Trump’s First 100 Days
A president’s first 100 days isn’t about working with everybody. It’s about ego and fulfilling campaign promises. And that makes it difficult to communicate and sit down and have tea and crumpets (Trumpets) with somebody. It is an unsettling time, but one thing is certain. We have a lot of work to do.
In D.C., we really have it coming. We’re going to suffer because we are a sanctuary city. When the federal dollars are cut off, where’s the money going to come from? Are we going to raise taxes, build private-public partnerships? I think we’re in for a hard time.
So we have to get serious, get educated and really get the advocacy thing together. It’s more than attending meetings and having a picture taken. It’s about coming up with what this should be and what it should look like, instead of waiting for someone else. That takes a lot of volunteers and professionals. And we have to come together over a lot of overlapping racial attitudes.
You have people saying “they’re taking our jobs.” The things that are often said, I don’t know if people mean them in their heart. But it’s on the tip of their tongue. And it will all be used against all of us to conquer and divide America.
D.C. is going to suffer under this. We’re a sanctuary city and we have a president down the street who doesn’t like sanctuaries. What do you think he’s going to do to us?
When my father worked for the city, he opened up job training programs and medical clinics to immigrants and helped them get hired in real jobs. The first one he opened was at Columbia and Calvert. People were angry. But now we’re approaching a point where we could backslide. And that’s dangerous.
Out west you see all sorts of opinions on this issue. Some folks leave blankets, water, tents, med kits, etc., in the area where people regularly cross the border illegally. Then you also have folks that shoot at those same people.

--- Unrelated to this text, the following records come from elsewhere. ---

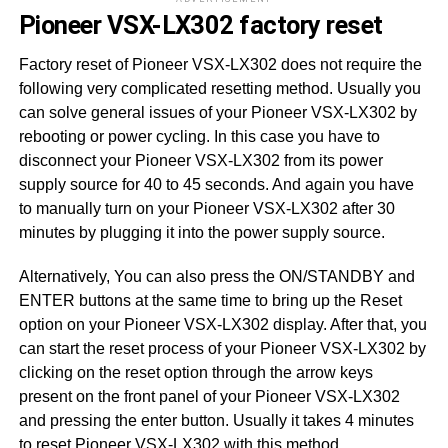
Pioneer VSX-LX302 factory reset
Factory reset of Pioneer VSX-LX302 does not require the
following very complicated resetting method. Usually you
can solve general issues of your Pioneer VSX-LX302 by
rebooting or power cycling. In this case you have to
disconnect your Pioneer VSX-LX302 from its power
supply source for 40 to 45 seconds. And again you have
to manually turn on your Pioneer VSX-LX302 after 30
minutes by plugging it into the power supply source.
Alternatively, You can also press the ON/STANDBY and
ENTER buttons at the same time to bring up the Reset
option on your Pioneer VSX-LX302 display. After that, you
can start the reset process of your Pioneer VSX-LX302 by
clicking on the reset option through the arrow keys
present on the front panel of your Pioneer VSX-LX302
and pressing the enter button. Usually it takes 4 minutes
to reset Pioneer VSX-LX302 with this method.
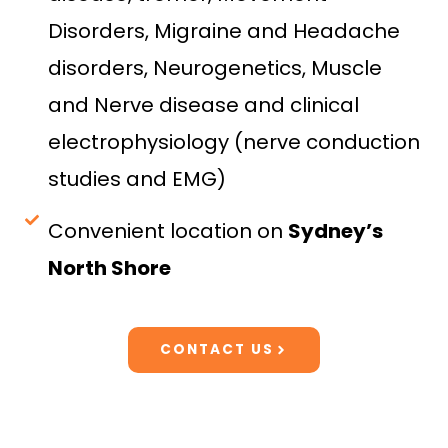
Disorders, Migraine and Headache
disorders, Neurogenetics, Muscle
and Nerve disease and clinical
electrophysiology (nerve conduction
studies and EMG)
Convenient location on
Sydney’s
North Shore
CONTACT US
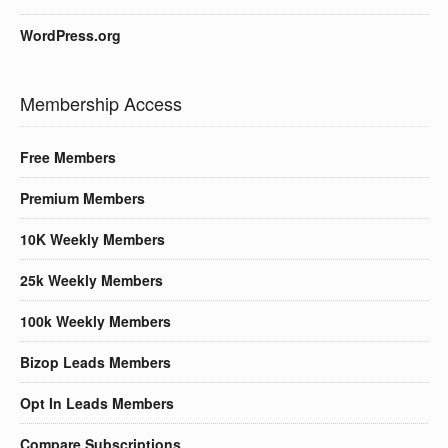
WordPress.org
Membership Access
Free Members
Premium Members
10K Weekly Members
25k Weekly Members
100k Weekly Members
Bizop Leads Members
Opt In Leads Members
Compare Subscriptions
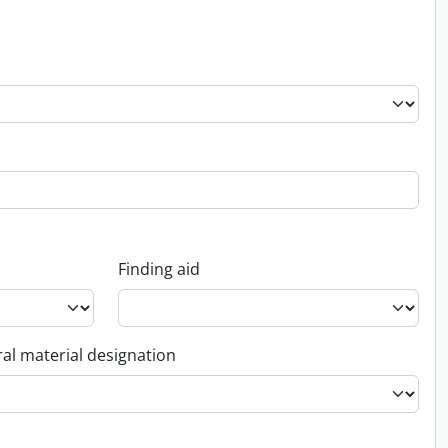
Finding aid
al material designation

But when you put out a nationwide anti-sanctuary order, you are helping people who already have hate in their hearts to feel valid in their actions.
By criminalizing sanctuary cities, are we moving the same way that the end of Reconstruction went? Once Jim Crow became legal, it justified separate bathrooms, lack of opportunity, etc. And that wasn’t just Black folks. Mexicans who came across the Texas border and Native Americans also suffered immensely.
Hopefully we will not regress, but as John Lewis told us in his interview with Street Sense, we the people must not be silent. Of course, always adhering to nonviolence. But we need
leadership too. When people don’t have good leadership, anybody can end up in the White House.
I’m still seeing protest signs that were in the street last week up in people’s windows now. That’s a sign that we are still not settled, not at peace.
The inaugural stand and the fences surrounding it were up for far too long. To see that in front of the White House for six weeks after the inauguration — for our government to act with that kind of fear — it did not send a message of peace. It sent the message: “I’m in charge.” The only reason that stand hasn’t come down fast in past years was due to ice or snow, which we’re pretty short on this winter.
It was eerie. It was unsettling. It was fearful. It was anti-American. It wasn’t right. That has always been a clear, open, inviting area. It looked like some third world country that had just gone through a violent coup.
Angie Whitehurst is a vendor for Street Sense.